Banyak institusi pendidikan, khususnya perguruan tinggi, menggunakan apel atau pertemuan wajib sebagai cara untuk membentuk kedisiplinan. Namun, pendekatan ini justru sering kali hanya menjadi rutinitas kosong yang tidak memiliki dampak signifikan terhadap perilaku atau produktivitas mahasiswa. Apel yang dilakukan setiap hari lebih sering dipandang sebagai formalitas, dan mahasiswa yang hadir biasanya melakukannya hanya untuk memenuhi kewajiban administratif, bahkan ada yang hadir hanya sekadar "mengakali" sistem apel tersebut bukan karena mereka memahami atau menginternalisasi pentingnya disiplin. Ini menunjukkan bahwa kedisiplinan yang dipaksakan secara eksternal tanpa memberikan pemahaman yang mendalam cenderung tidak efektif untuk jangka panjang.
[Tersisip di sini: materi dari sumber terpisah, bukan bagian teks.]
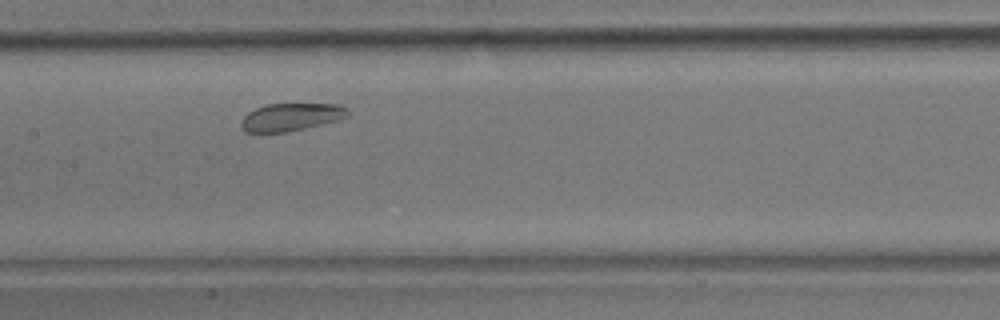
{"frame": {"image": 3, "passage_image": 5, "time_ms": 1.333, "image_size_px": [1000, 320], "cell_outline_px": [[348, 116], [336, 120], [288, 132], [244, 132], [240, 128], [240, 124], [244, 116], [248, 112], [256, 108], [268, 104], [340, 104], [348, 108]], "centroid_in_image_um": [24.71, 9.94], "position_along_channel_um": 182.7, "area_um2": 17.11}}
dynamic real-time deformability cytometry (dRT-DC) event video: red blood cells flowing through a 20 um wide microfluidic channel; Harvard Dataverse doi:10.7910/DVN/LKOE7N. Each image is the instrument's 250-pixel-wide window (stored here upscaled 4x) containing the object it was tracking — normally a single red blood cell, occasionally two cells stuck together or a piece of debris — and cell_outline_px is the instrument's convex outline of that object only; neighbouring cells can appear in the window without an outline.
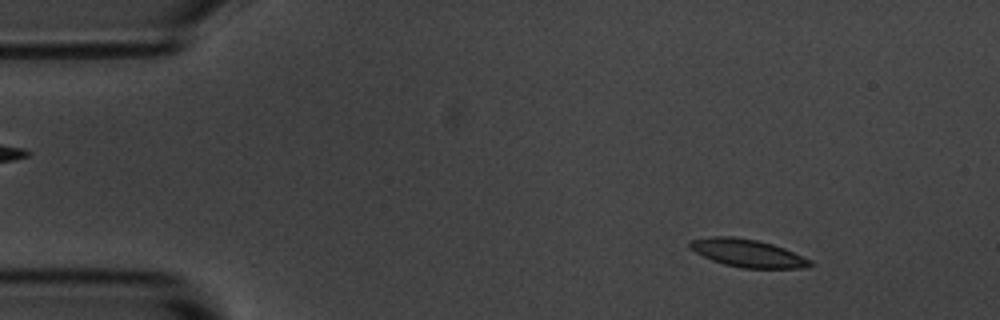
{"species": "common noctule bat (a hibernating species)", "species_latin": "Nyctalus noctula", "temperature_condition": "room temperature", "stored_images_in_passage": 8, "camera_frame_rate_fps": 3000, "um_per_image_px": 0.085, "animal": {"sex": "male", "body_mass_g": 20.1, "forearm_length_mm": 53.5}, "frame": {"image": 1, "passage_image": 1, "time_ms": 0.0, "image_size_px": [1000, 320], "cell_outline_px": [[812, 264], [808, 268], [740, 268], [724, 264], [712, 260], [688, 248], [688, 240], [712, 236], [736, 236], [756, 240], [772, 244], [784, 248], [812, 260]], "centroid_in_image_um": [63.52, 21.51], "position_along_channel_um": 21.5, "area_um2": 19.59}}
Di era digital saat ini, tantangan yang dihadapi mahasiswa jauh lebih kompleks daripada sekadar hadir di sebuah apel pagi. Pengelolaan waktu, penentuan prioritas, dan kemampuan untuk fokus di tengah arus informasi adalah keterampilan yang jauh lebih penting daripada sekadar mengikuti peraturan formal. Mahasiswa perlu belajar untuk mengatur diri mereka sendiri di luar pengawasan eksternal. Sebuah penelitian menunjukkan bahwa disiplin diri yang tumbuh dari dalam, seperti kesadaran akan tanggung jawab akademis dan pribadi, lebih efektif dalam meningkatkan produktivitas dan kesuksesan mahasiswa. Ini membuktikan bahwa apel atau pertemuan wajib tidak sebanding dengan kebiasaan manajemen diri serta internalisasi nilai kedisiplinan lebih dinamis dan relevan.
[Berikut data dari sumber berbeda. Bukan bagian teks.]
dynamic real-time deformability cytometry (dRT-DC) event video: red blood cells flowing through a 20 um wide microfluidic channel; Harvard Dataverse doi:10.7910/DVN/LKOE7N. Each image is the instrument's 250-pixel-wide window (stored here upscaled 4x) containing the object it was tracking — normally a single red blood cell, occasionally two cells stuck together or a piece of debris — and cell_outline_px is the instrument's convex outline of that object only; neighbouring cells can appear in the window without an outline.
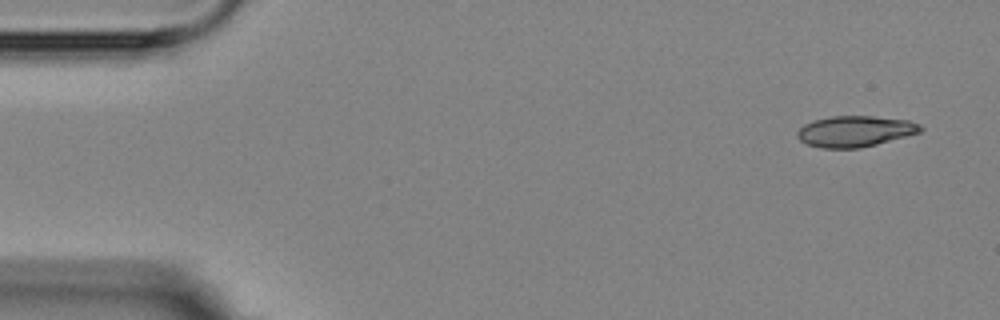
{"species": "Egyptian fruit bat (a non-hibernating species)", "species_latin": "Rousettus aegyptiacus", "temperature_condition": "room temperature", "stored_images_in_passage": 5, "segment_of_instrument_passage": [1, 2], "camera_frame_rate_fps": 3000, "um_per_image_px": 0.085, "animal": {"sex": "female"}, "frame": {"image": 1, "passage_image": 1, "time_ms": 0.0, "image_size_px": [1000, 320], "cell_outline_px": [[924, 128], [920, 132], [876, 144], [860, 148], [824, 148], [808, 144], [800, 140], [796, 136], [796, 132], [804, 124], [812, 120], [832, 116], [872, 116], [908, 120], [920, 124]], "centroid_in_image_um": [72.66, 11.15], "position_along_channel_um": 12.3, "area_um2": 22.14}}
Daripada menggunakan metode apel yang sifatnya seremonial dan tidak fleksibel, perguruan tinggi bisa mengadopsi pendekatan yang lebih memberdayakan mahasiswa untuk mengembangkan disiplin diri ataupun dengan memberikan efek jera yang sekiranya demanding bagi para mahasiswa. Program-program internalisasi, diskusi kelompok tentang tujuan akademis, dan sistem mentoring yang lebih personal adalah contoh pendekatan yang bisa menumbuhkan disiplin yang lebih alami dan berkelanjutan. Mahasiswa yang memiliki kontrol terhadap agenda mereka sendiri akan lebih bertanggung jawab dan termotivasi, dibandingkan dengan mereka yang sekadar mengikuti instruksi tanpa pemahaman.
Pada akhirnya, disiplin yang dibangun melalui mekanisme paksaan seperti apel terus-menerus mungkin terlihat efektif di permukaan, tetapi kenyataannya hanya mengajarkan kepatuhan tanpa mengembangkan kemandirian atau tanggung jawab sejati. Untuk benar-benar menumbuhkan disiplin dalam diri mahasiswa, institusi harus beralih dari pendekatan formal yang kaku dan mengarahkan fokus mereka pada metode yang lebih adaptif, memberdayakan, dan sesuai dengan tantangan dunia modern. Disiplin sejati adalah hasil dari kesadaran pribadi, bukan dari serangkaian kewajiban yang dipaksakan.